The critical thing in my mind, to define whether it has been successful, is whether it has both met our development impact objectives and been at least self-financing, so that it is truly able to return the amounts invested and perhaps a bit of premium on top of it to the Canadian purse, and recycle that into future financing.
Certainly, if we look at the experience of other DFIs, we see that they've been pretty good at the financial imperative. As I mentioned, the British CDC has not drawn on the public purse for 15 years. OPIC earns about eight dollars for every dollar invested in its budget by the U.S. government on an annual basis.
I'm advocating that we go into riskier situations, and into riskier projects and sectors. That means our returns probably aren't going to be as high, but I think that if we were able to ensure that we're at least returning to the DFI that which it has put in, with a slight premium to finance its operations, we'll be doing extremely well.
The other thing is that if we are taking the development impact objective as seriously as the financial impact, that may also reduce our returns.
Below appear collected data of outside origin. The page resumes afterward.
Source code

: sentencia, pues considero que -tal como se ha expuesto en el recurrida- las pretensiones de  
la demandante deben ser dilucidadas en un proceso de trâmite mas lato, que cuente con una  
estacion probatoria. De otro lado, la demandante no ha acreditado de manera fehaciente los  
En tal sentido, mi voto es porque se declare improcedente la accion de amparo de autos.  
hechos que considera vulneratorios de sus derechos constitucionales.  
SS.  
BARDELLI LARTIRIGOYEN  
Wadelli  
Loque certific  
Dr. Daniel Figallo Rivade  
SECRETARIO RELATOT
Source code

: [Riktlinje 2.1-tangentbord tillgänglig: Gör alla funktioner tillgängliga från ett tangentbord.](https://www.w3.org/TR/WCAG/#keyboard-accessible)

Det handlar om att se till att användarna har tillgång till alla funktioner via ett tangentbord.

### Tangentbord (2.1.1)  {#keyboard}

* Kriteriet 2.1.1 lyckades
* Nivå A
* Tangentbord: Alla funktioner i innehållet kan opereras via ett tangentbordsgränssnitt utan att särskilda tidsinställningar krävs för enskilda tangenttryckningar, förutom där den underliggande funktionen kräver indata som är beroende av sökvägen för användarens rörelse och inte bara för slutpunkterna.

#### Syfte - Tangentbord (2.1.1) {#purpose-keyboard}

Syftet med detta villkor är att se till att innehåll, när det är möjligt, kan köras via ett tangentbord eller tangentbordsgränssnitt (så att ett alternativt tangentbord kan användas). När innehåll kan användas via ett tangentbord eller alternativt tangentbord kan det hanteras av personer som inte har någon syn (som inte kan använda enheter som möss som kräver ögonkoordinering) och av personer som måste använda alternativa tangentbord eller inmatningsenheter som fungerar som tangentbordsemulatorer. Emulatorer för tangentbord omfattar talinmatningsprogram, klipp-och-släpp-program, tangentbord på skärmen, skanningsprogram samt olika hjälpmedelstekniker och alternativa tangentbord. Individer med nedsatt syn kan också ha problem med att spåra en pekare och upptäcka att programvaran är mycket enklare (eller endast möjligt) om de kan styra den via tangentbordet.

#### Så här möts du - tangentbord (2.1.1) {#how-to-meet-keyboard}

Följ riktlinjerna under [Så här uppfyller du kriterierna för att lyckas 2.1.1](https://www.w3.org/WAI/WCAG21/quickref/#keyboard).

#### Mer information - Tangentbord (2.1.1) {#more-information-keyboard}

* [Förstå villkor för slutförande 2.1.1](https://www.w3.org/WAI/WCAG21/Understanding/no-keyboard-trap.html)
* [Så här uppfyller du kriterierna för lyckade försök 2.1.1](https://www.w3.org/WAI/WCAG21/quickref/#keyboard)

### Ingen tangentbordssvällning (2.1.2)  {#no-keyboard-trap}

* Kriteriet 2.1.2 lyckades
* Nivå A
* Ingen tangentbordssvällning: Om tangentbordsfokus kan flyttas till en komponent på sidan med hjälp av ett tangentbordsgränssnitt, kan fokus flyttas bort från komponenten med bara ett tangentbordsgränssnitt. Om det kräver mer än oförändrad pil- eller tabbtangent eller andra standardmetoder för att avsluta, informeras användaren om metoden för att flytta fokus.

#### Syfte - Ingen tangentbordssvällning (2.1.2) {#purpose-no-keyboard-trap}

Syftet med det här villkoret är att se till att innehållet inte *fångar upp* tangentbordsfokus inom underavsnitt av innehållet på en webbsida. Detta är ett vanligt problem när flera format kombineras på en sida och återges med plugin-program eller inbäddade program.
OPIC, CDC, and other DFIs have been criticized—rightly, I think—for not putting enough emphasis on setting, monitoring, and incentivizing those development objectives. If we actually do so, that's going to be a mark of our success. That will be a mark of our distinctiveness. It may somewhat reduce our fiduciary returns, but if it's a question between earning two or three dollars on every dollar we put in, rather than the eight dollars that OPIC gets out, I actually think that's a pretty decent trade-off, and a reasonable and very responsible use of the public purse.